En México la constitución establece que es obligación del presidente el preservar la seguridad nacional y para esto dispone del ejército, la Armada y la Fuerza Aérea, a fin de velar por la seguridad interior y exterior del país y por esto se le considera como el jefe supremo en este rubro.
Pero en la realidad encontramos que lo que dice la constitución queda en el papel y que, si bien existe una relación entre el Presidente y los jefes militares, esta no se refleja en la subordinación que se plantea en la constitución, sino en un precario equilibrio. Como ejemplos de esto observamos que durante el sexenio del presidente Fox, el Fiscal General del país lo fue un militar Rafael Macedo de la Concha y cuando Felipe Calderón tomo cargo como Presidente de México, a los pocos días fue a la sede de los poderes militares del país en el Campo Marte de la ciudad de México y después de esto el ejército se apoderó de las calles, en una declaración de guerra contra el crimen organizado, que ha perdido en forma lamentable.
Este poder de hecho del ejército ha llevado a que este preserve áreas de poder que no pueden ser tocadas por el presidente y una de estas es la administración de justicia; un ejemplo claro lo vemos en el caso de las investigaciones realizadas por el Grupo de Expertos Independientes de la Organización de los Estados Americanos, en relación con los 43 estudiantes desaparecido en Ayotzinapa, de donde se ha suscitado una relación de fricción entre el Gobierno Mexicano y el Organismo Internacional, al pretender este último que se investigue la intervención del Ejercito Mexicano en dichos hechos y al negarse aquel a hacerlo.
Dicho poder del ejército, se reflejaba en el Código de Justicia Militar que determinaba que los casos de delitos cometidos por militares deberían ser juzgados por tribunales propios del ejército, esto conservaba un ámbito de impunidad que se reflejaba en la posibilidad de que las fuerzas armadas en México cometiesen actos de violaciones a Derechos Humanos contra la población civil: homicidios, desapariciones forzadas, torturas y demás; con una fuerte posibilidad de controlar las decisiones, pues los tribunales del ejército juzgarían esos actos convirtiéndose en juez y parte y por tanto resolviendo conforme a los intereses de la institución.
Se trata de un juego de –te dejo hacer, para que me obedezcas-, es decir un juego de poder entre ejército y presidencia que se refleja en un cambio de impunidad por incondicionalidad, el que ha llevado a una gran cantidad de desmanes cometidos por las fuerzas armadas que han quedado en el limbo de la injusticia.
Pero en las instituciones de México aún quedan algunas rescatables y entre ellas se encuentra la Suprema Corte de Justicia, la que, siguiendo los criterios de los tribunales internacionales, decidió que la capacidad de los tribunales militares de juzgar los casos en que se involucraban civiles era contraria al derecho a un juicio justo y ante un juez imparcial, pues el juez que por su propia naturaleza debe juzgar esos casos es el propio de la sociedad civil.
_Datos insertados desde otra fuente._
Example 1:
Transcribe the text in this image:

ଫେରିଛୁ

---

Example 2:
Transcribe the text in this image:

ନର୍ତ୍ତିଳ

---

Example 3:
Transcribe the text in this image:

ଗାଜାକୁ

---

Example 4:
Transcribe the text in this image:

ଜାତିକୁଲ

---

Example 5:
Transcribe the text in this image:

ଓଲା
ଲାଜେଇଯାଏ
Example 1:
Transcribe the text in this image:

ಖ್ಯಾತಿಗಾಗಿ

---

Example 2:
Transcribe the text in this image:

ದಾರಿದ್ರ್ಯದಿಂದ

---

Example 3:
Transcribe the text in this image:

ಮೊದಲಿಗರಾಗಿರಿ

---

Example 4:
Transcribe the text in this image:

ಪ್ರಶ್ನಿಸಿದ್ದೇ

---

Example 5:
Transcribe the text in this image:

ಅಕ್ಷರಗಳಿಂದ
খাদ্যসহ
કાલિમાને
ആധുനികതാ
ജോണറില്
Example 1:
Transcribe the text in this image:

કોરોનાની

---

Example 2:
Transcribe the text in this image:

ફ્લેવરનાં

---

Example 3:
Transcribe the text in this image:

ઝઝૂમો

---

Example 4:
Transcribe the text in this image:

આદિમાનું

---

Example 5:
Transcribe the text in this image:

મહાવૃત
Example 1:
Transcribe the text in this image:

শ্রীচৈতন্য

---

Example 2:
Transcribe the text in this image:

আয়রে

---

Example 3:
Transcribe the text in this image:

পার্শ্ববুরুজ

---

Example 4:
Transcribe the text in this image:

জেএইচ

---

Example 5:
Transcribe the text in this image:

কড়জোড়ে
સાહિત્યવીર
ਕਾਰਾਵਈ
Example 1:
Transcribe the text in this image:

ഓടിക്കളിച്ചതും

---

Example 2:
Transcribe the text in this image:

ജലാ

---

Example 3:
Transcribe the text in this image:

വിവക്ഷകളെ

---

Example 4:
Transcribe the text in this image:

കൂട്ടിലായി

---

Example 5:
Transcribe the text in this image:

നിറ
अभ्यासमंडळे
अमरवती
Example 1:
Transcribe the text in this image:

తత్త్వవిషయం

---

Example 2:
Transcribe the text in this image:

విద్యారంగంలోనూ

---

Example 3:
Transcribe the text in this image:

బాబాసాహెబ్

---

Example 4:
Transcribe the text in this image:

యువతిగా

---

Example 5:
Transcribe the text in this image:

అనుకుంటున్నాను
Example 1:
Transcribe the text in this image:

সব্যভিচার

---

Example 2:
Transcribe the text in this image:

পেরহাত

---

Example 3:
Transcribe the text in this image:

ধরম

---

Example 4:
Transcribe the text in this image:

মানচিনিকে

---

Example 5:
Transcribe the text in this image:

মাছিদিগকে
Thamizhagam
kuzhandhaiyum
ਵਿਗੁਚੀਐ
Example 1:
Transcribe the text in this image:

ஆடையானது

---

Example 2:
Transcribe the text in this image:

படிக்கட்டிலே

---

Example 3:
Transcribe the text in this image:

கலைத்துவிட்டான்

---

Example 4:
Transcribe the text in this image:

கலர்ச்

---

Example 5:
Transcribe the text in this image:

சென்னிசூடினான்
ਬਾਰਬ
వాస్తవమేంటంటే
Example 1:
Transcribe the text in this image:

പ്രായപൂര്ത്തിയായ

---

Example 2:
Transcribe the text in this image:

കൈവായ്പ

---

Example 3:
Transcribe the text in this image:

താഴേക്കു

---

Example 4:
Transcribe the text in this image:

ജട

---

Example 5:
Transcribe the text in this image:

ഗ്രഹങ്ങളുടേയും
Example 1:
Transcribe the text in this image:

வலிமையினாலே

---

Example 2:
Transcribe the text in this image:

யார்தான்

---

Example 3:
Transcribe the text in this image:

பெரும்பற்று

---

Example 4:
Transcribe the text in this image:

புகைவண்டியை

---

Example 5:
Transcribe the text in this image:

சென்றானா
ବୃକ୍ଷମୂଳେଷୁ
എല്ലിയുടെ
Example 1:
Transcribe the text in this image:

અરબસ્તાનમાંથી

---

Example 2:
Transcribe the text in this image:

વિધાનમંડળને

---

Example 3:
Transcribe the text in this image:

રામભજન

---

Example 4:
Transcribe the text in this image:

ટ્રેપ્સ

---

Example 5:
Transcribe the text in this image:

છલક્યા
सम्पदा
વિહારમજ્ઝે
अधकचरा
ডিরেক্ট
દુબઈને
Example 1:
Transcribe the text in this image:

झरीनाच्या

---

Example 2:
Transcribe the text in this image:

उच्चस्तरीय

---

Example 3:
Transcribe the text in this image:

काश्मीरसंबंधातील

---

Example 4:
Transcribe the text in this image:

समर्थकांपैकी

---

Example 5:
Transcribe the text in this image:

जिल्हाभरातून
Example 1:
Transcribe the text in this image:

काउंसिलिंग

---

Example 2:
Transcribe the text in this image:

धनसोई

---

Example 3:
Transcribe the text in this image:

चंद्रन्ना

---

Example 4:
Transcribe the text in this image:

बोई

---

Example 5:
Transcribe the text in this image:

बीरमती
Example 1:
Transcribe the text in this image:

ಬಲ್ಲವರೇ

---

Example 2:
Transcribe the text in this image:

A la postre esta sentencia de la Suprema Corte obligó al poder legislativo a reformar, en junio del 2014, el artículo 57 del Código de Justicia Militar, determinando la competencia de los tribunales comunes cuando, en delitos cometidos por militares, las víctimas perteneciesen a la sociedad civil; esto evidentemente en perjuicio de ese juego de equilibrio de poderes entre el ejército y la presidencia.
El día 30 de ese mismo mes, se presentó el caso de una fuerte violación de Derechos Humanos cometida por el ejército en Tlatlaya, México: en un enfrentamiento con un grupo armado con miembros del ejército mexicano, 22 civiles fueron muertos y luego de extensas investigaciones, el 21 de octubre del 2014, la Comisión Nacional de Derechos Humanos concluyó que entre 12 y 15 de esas personas fueron realmente ejecutadas a sangre fría por los militares.
En esta recomendación se menciona también como la Procuraduría General de la República, no inició la investigación por homicidio sin hasta cuatro meses después de los hechos, un día antes que la justicia militar decidiera seguir el caso contra siete de los militares que intervinieron en la masacre, por infracciones establecidas en la legislación del ejército, de donde se observa que hubo una coordinación entre ambas autoridades para que fuera el ejército quien tomara iniciativa en el caso.
Hasta ahora se conoce que la Justicia Militar emitió sentencia en la que absolvió a los siete miembros del ejército y el juez determinó que actuaron repeliendo una agresión. Por su parte, la Procuraduría General de Justicia, que le corresponde investigar el delito de homicidio, tiene el caso detenido a pesar de las insistencias de diversos organismos no gubernamentales que representan a los familiares de los fallecidos y a tres víctimas que sobrevivieron.
Este es un caso emblemático que demuestra la grave amenaza para la democracia y la sociedad que representa el poder que tiene el ejército en México y la debilidad institucional de las autoridades civiles para controlarlo.